- **Required action**
Copy the lines below, word for word, from the first through the line containing "compartidos.". Leave the pictures out.

(Material supplied Opens)

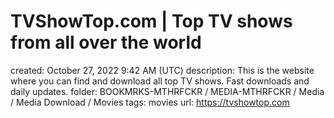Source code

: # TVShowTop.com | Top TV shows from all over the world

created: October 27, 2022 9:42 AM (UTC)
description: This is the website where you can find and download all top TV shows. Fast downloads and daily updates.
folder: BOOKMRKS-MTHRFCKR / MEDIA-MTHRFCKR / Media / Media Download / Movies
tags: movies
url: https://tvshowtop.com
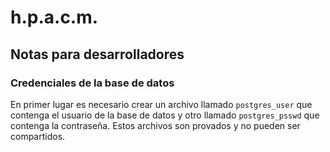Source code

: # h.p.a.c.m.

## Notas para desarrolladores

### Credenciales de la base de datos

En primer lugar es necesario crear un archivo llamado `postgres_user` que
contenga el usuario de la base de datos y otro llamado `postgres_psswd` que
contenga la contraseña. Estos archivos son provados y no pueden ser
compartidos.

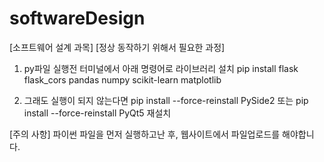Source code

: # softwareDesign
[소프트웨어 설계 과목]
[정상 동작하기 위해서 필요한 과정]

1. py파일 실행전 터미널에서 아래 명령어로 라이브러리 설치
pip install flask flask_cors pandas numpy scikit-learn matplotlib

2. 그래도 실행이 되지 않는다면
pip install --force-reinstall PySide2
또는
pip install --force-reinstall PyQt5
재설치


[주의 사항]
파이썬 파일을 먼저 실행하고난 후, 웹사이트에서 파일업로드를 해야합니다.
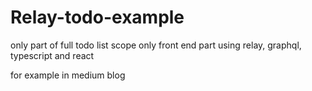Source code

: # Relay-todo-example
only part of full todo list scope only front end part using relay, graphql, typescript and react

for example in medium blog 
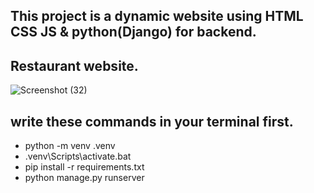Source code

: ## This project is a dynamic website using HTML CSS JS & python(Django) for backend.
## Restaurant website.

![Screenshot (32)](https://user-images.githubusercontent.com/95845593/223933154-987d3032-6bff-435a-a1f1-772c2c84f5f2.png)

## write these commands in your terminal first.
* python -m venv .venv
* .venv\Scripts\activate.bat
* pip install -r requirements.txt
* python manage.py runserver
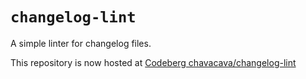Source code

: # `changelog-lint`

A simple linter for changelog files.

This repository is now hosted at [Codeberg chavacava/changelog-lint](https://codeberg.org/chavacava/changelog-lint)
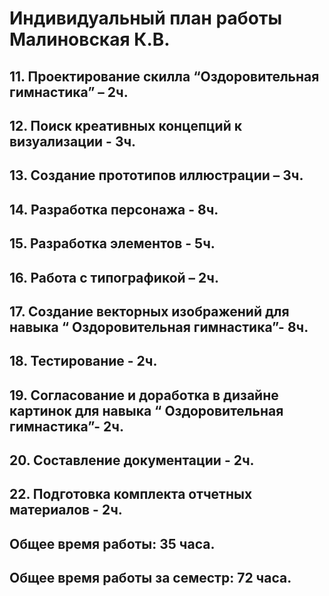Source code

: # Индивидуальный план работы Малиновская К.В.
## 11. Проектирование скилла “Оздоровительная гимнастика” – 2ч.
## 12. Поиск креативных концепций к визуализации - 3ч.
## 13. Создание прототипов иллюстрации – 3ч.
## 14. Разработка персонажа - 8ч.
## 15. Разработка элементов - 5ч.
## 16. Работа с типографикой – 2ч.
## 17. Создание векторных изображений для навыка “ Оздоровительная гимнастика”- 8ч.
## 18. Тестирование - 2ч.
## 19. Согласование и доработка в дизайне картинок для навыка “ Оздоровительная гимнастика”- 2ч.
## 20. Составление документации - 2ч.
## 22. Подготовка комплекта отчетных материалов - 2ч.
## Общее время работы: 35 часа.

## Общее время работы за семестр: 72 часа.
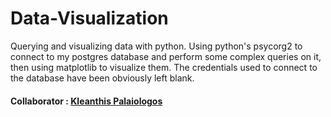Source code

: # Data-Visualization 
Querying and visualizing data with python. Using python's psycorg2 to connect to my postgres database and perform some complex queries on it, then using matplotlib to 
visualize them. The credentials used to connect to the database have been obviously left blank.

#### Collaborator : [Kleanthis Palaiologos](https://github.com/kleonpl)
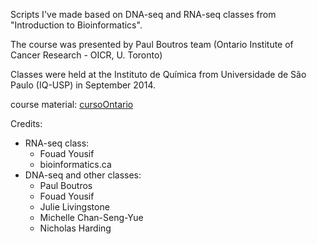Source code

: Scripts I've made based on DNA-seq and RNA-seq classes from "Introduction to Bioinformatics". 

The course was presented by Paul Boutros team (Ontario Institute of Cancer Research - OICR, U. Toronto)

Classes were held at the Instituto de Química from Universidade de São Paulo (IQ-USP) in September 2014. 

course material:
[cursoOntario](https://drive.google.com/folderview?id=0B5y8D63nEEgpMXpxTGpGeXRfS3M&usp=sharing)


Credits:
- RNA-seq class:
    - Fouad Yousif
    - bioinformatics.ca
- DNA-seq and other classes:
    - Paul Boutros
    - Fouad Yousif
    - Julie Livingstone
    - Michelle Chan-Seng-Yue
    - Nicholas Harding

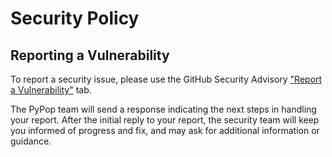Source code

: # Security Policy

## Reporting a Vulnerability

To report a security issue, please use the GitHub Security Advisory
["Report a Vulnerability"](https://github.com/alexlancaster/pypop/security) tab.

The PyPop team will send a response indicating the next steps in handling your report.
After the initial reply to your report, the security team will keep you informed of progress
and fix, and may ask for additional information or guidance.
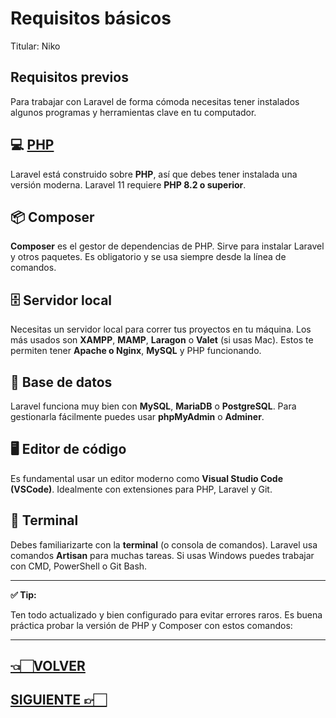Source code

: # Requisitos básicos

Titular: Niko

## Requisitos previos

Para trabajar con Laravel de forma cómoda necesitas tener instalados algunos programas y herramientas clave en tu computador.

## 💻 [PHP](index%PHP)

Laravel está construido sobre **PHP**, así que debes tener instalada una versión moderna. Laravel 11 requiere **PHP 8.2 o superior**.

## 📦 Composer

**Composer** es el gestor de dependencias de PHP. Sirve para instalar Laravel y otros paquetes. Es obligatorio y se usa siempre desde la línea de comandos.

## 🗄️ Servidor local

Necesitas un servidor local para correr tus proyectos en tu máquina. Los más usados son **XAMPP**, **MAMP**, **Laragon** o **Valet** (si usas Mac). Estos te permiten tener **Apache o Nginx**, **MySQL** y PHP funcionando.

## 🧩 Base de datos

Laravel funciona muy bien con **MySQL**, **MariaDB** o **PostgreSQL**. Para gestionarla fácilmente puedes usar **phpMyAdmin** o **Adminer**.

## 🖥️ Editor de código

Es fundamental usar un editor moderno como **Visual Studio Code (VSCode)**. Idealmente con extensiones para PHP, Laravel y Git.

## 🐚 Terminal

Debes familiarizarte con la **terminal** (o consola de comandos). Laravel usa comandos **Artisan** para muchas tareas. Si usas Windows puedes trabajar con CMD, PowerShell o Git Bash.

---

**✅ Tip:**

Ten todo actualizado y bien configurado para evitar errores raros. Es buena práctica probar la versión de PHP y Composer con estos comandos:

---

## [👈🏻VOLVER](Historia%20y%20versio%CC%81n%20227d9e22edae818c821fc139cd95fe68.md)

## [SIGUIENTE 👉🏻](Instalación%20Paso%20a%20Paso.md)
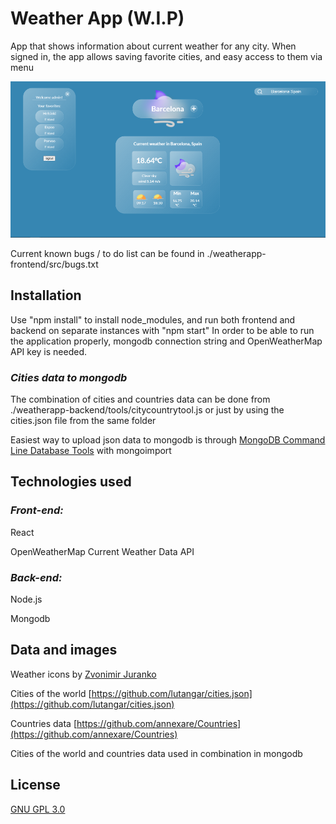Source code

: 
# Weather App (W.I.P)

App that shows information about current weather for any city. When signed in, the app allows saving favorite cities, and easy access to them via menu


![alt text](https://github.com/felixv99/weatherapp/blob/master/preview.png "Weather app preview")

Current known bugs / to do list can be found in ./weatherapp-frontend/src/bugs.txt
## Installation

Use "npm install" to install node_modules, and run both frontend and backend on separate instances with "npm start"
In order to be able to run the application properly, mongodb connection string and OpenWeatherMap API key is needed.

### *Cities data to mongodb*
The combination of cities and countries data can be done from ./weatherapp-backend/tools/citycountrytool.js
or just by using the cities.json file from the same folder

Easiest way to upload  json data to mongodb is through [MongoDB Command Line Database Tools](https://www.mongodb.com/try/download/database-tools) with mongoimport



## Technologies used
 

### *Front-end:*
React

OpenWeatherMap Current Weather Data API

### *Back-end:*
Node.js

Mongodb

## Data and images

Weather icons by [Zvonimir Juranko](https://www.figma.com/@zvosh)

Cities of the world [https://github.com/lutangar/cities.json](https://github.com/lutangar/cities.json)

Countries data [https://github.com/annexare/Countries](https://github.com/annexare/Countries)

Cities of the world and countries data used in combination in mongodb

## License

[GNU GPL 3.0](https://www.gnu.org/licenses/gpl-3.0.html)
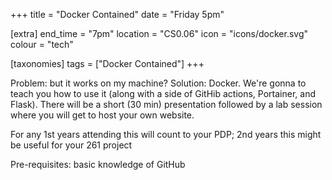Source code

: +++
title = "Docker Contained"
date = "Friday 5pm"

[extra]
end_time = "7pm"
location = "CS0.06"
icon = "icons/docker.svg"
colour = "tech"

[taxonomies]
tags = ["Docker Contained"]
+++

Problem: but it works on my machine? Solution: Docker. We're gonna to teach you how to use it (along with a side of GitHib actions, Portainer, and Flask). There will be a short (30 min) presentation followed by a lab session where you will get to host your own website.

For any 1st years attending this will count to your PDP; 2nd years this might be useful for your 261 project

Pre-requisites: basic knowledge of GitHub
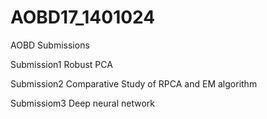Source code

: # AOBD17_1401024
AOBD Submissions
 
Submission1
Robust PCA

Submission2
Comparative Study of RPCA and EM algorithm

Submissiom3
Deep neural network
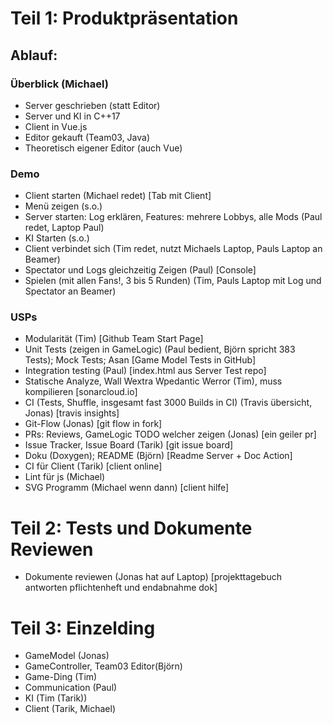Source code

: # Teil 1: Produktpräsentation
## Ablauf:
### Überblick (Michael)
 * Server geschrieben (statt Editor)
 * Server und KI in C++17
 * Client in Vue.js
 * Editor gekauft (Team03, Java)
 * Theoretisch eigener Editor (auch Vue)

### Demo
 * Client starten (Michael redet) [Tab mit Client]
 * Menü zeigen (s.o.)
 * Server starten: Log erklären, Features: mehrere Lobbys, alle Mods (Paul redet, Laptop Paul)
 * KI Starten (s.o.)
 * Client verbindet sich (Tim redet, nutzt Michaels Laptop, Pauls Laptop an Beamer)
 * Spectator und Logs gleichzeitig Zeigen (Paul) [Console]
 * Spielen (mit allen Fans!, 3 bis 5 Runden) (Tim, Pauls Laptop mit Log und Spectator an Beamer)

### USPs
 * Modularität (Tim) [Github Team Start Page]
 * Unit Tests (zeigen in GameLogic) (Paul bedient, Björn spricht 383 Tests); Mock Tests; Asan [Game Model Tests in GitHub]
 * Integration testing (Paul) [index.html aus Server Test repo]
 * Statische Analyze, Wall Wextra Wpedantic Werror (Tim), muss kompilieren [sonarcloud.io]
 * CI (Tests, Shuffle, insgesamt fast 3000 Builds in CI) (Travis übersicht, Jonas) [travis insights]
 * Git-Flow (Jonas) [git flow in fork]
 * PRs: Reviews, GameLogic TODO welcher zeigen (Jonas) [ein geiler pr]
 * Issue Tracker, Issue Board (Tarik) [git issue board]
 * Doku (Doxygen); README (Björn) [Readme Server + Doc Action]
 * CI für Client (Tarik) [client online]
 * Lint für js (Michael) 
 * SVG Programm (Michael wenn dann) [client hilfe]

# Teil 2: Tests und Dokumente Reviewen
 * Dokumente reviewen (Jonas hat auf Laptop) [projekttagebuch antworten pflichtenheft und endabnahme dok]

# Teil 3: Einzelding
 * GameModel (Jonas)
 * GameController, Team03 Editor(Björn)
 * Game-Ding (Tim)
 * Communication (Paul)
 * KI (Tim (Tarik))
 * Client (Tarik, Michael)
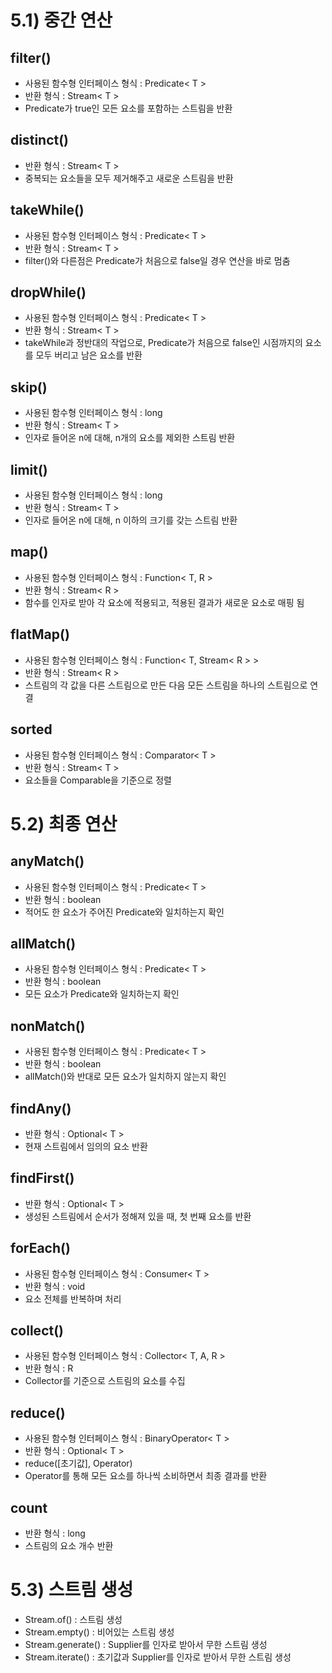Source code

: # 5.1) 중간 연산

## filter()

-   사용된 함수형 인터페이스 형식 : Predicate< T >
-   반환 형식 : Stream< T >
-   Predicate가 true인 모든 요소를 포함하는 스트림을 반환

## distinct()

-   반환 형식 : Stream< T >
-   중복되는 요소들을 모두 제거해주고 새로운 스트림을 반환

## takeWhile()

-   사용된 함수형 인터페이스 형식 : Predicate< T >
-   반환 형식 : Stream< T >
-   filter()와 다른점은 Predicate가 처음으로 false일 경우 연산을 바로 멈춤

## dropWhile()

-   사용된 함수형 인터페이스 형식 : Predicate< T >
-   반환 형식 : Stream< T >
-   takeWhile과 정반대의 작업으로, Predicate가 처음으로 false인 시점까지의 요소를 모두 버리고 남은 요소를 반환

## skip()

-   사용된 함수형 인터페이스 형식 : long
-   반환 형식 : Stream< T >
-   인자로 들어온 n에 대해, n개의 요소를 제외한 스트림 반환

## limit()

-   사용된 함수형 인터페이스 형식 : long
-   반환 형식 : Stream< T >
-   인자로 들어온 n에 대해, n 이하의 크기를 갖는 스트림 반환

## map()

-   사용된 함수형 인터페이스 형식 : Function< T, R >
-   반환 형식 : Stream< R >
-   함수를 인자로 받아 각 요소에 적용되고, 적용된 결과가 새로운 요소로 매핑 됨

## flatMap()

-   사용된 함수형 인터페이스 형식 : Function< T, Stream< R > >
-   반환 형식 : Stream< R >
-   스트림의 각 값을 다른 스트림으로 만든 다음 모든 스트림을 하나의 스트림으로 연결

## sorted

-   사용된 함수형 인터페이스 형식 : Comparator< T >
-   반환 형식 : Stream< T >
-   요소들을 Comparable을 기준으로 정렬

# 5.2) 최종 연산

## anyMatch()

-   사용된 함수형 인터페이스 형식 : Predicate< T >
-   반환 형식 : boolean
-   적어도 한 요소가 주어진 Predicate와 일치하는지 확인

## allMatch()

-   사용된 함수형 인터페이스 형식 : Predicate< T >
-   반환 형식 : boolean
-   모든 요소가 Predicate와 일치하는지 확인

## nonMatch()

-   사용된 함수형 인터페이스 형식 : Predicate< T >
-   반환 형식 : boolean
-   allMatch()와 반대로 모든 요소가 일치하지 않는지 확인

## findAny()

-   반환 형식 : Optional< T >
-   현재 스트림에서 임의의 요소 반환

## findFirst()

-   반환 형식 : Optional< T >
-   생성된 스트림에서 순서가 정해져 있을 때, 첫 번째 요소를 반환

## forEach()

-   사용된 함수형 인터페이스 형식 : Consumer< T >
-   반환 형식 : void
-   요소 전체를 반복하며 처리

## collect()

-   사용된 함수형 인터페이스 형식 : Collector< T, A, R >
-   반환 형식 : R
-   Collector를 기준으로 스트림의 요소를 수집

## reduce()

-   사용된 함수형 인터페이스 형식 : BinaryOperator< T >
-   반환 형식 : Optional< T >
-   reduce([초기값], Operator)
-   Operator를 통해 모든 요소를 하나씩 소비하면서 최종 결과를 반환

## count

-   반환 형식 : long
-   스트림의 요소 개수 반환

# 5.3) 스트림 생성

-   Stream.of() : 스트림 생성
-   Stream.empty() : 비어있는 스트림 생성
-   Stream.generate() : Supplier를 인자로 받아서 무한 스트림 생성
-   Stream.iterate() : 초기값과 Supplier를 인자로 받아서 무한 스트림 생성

(Material supplied Closes)

- **Solution**
Source code

: # TVShowTop.com | Top TV shows from all over the world

created: October 27, 2022 9:42 AM (UTC)
description: This is the website where you can find and download all top TV shows. Fast downloads and daily updates.
folder: BOOKMRKS-MTHRFCKR / MEDIA-MTHRFCKR / Media / Media Download / Movies
tags: movies
url: https://tvshowtop.com
Source code

: # h.p.a.c.m.

## Notas para desarrolladores

### Credenciales de la base de datos

En primer lugar es necesario crear un archivo llamado `postgres_user` que
contenga el usuario de la base de datos y otro llamado `postgres_psswd` que
contenga la contraseña. Estos archivos son provados y no pueden ser
compartidos.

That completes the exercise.